November 12th, 2008 at 11:48 am


I hate bars like that. I’ve always favoured nice bars with sofas and coffee tables, room to space out and mingle, and conversation-friendly music levels (though I hate places with no music at all).

I am CRAP at asking for tap water though. Once I have a glass of wine in front of me, I ignore my water glass even when I do have one. It just tastes crap compared to the wine!

I know exactly the point when my Off Switch vanishes. It’s not measurable in units, because sometimes it takes me 2 units to feel drunk and sometimes 7, so it’s not to do with how much I have actually had.

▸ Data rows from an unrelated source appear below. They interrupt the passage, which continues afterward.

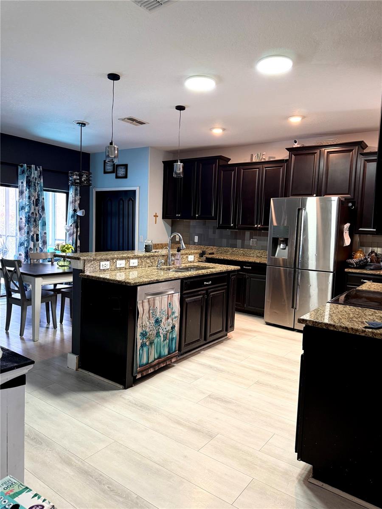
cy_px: 254
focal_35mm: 24
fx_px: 353
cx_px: 191
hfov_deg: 56.8
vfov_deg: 71.6
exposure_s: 1/60
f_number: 1.78
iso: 200
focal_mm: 6.76
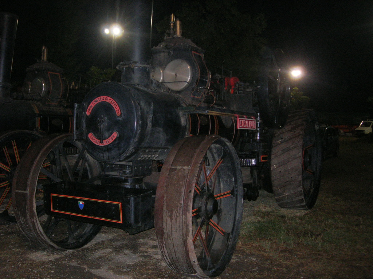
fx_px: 409
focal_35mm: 38
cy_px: 140
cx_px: 186
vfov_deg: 37.7
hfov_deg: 49.0
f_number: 2.8
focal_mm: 7.8
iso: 200
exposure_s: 1/60.1
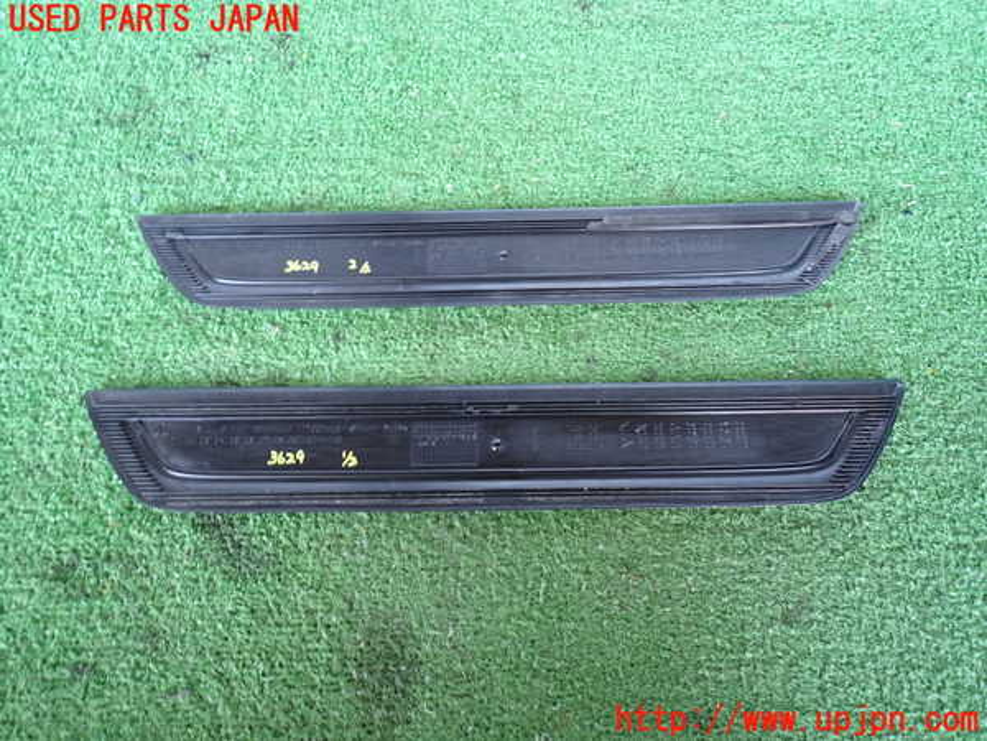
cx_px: 494
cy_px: 370
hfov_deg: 69.4
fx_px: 713
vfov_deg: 54.9
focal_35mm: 25
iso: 320
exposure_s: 1/30
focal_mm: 4.5
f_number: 2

It’s the split second when I’m like ‘ooh, I can feel booze in my head’… and at that point I make a decision, whether consciously or unconsciously, to head home or stay out.

It can go either way - but if the night is shaping up in a promising manner, caution is thrown to the wind, the switch gets flicked ‘On’ and I may even end up dancing around in the garden at 3am.

Luckily, I only suffer a bad hangover about once a month, which is much less than I did 5 years ago, so I think age is sending me gradually in the right direction.

A friend of mine went teetotal for 6 months, just to see what happened. He still managed to have fun and stay up late, which I can’t usually manage without a drink.

He said to me, ‘how do you know who you really are, if you are always affected in some way by your alcohol intake?’ His point was that personalities change with alcohol; hangovers can sap your energy for days, and you wonder if you can be any fun at all without another drink.

Teetotalism is an interesting experiment but sadly I lack the willpower to succeed with it thus far. My record is five days, and that was on a health farm in Thailand. So that’s actually pretty poor.